WHAT YOU WILL DO:
(A) Transcribe the passage of the message-queue design page starting with "This is the" and going on through "assumption it fixes.".
(B) In the message-queue design page, within what scope is the ordering of messages guaranteed?

━━━ READING PASSAGE ━━━

The System Design Courses

Go beyond memorizing solutions to specific problems. Learn the core concepts, patterns and templates to solve any problem.

Start Learning

Design a Pub-Sub / Message Queue

hardAsync processingAppend-only logOrderingReplicationConsumer groups

Problem statement

Design a durable, high-throughput message system that decouples producers from consumers: producers append events; many independent consumer groups read them at their own pace, replay history, and survive each other's failures.

This is the Kafka lineage — a partitioned, append-only log, not a transient queue. In scope: publishing to a topic, consuming as part of a group while committing progress, replaying from any offset, and retaining messages for a window or compacting the log (keeping only the latest record per key, dropping older ones).

Clarifying questions

Each answer changes the design, so state it and the assumption it fixes.

  • Delivery guarantee? At-least-once (duplicates OK, the common default), at-most-once (loss OK, never duplicate), or exactly-once (hard, expensive)? The central design axis.
  • Ordering requirement? Global order (forces a single partition — no parallelism), per-key order (the usual answer — partition by key), or none?
  • Throughput and message size? Millions of small events/sec versus thousands of large payloads change partition count and storage.
  • Retention? Replay-the-last-N-days (log retention), consume-and-delete (queue semantics), or compacted (latest per key)?
  • How many consumer groups, and are they independent? Fan-out to many independent readers off one stream is the pub-sub strength.
  • Latency versus throughput? Batching trades latency for throughput; real-time alerting and bulk ETL want different tuning.

What makes this problem distinctive

A transient queue deletes a message once it's consumed, which is fine for one worker draining tasks — but it cannot replay history, cannot fan out to several independent readers, and loses everything a slow consumer hasn't read yet. The distinctive move here is to keep the data as an append-only log and move the cursor from the server to the client.

Once the data is a durable log and each reader tracks its own position into it, four properties follow that a delete-on-consume queue cannot offer: replay (a reader can move its cursor back), independent fan-out (several readers each keep their own cursor), backpressure (a slow reader lags behind instead of overwhelming the server), and crash recovery (a restarted reader resumes from its last saved position). Everything later in the design — how the log is split for parallelism, how it is replicated for durability, and when a reader saves its position — builds on that one move.

Key idea. A pub-sub system is an append-only log with the cursor moved from the server to the client; that one move buys replay, fan-out, backpressure, and crash recovery.

Key concepts

The partitioned append-only log

A topic is a named stream split into N partitions, each an ordered, append-only log of messages. Ordering is guaranteed within a partition, not across them — which lets the design provide both order (per partition) and parallelism (many partitions).

Offsets and consumer groups

Each message has an offset — a monotonic position within a partition. A consumer group divides the partitions among its members (one partition per consumer), and each group tracks its own offset per partition, so the broker stores no per-reader state and many groups read independently.

Producers and pull-based consumers

A producer picks a partition — by key hash for ordering, or round-robin for spread. A consumer pulls batches and tracks its own offset, so it reads at its own rate, replays from any offset, and a slow consumer lags rather than overwhelming the broker — natural backpressure.

━━━ ENTRIES SUPPLIED ━━━

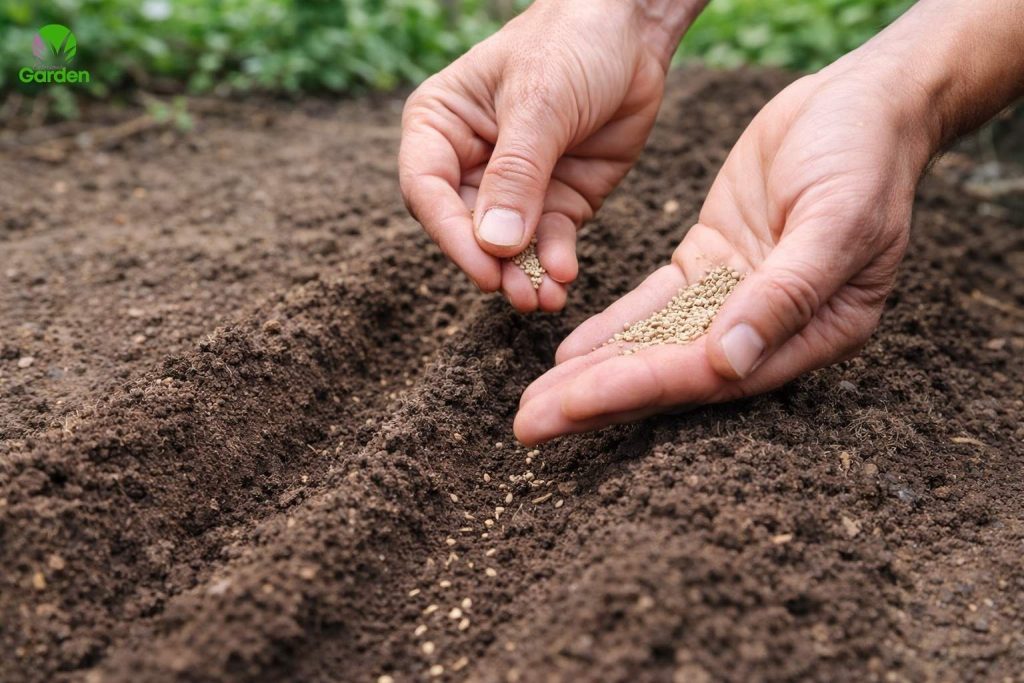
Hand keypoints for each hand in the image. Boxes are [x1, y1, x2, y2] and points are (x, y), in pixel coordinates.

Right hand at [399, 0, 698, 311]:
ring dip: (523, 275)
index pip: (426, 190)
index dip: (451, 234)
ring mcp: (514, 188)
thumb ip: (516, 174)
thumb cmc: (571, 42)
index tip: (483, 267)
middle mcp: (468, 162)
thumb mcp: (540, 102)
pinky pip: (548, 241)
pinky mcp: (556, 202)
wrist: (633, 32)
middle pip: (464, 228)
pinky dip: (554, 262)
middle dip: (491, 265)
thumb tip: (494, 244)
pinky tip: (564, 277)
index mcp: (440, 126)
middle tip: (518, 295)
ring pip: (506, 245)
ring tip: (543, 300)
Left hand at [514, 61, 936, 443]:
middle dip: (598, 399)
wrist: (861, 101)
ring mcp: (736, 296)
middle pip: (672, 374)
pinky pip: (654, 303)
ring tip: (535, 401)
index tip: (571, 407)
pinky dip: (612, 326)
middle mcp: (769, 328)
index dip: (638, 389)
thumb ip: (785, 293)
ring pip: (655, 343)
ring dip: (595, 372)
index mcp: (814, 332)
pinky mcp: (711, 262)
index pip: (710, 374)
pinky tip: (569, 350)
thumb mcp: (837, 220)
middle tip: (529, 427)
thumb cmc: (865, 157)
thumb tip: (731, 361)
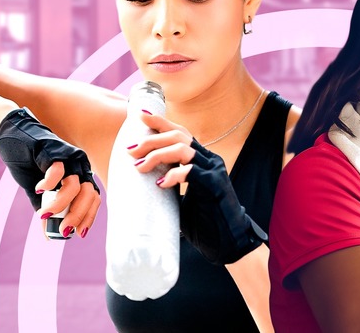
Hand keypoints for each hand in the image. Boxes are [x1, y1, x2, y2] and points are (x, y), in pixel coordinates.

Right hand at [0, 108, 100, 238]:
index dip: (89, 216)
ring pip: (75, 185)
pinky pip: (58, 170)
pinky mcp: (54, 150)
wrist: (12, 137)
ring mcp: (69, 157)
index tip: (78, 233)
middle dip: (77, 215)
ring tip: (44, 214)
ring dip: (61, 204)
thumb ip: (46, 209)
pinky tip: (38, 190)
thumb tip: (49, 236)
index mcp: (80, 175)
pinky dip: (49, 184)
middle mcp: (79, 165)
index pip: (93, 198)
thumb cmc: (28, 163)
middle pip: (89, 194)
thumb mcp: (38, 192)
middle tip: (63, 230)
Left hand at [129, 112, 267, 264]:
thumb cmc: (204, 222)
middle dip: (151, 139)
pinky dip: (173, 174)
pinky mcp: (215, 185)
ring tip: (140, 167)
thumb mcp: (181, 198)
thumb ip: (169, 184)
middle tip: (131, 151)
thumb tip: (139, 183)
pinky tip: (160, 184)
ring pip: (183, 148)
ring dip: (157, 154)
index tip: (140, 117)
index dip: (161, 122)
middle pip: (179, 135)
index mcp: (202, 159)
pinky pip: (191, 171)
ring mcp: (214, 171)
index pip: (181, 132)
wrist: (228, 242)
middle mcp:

━━━

RESPONSES IN ORDER:
(A)
This is the Kafka lineage — a partitioned, append-only log, not a transient queue. In scope: publishing to a topic, consuming as part of a group while committing progress, replaying from any offset, and retaining messages for a window or compacting the log (keeping only the latest record per key, dropping older ones).

Clarifying questions

Each answer changes the design, so state it and the assumption it fixes.

(B) Ordering is guaranteed within a partition, not across partitions.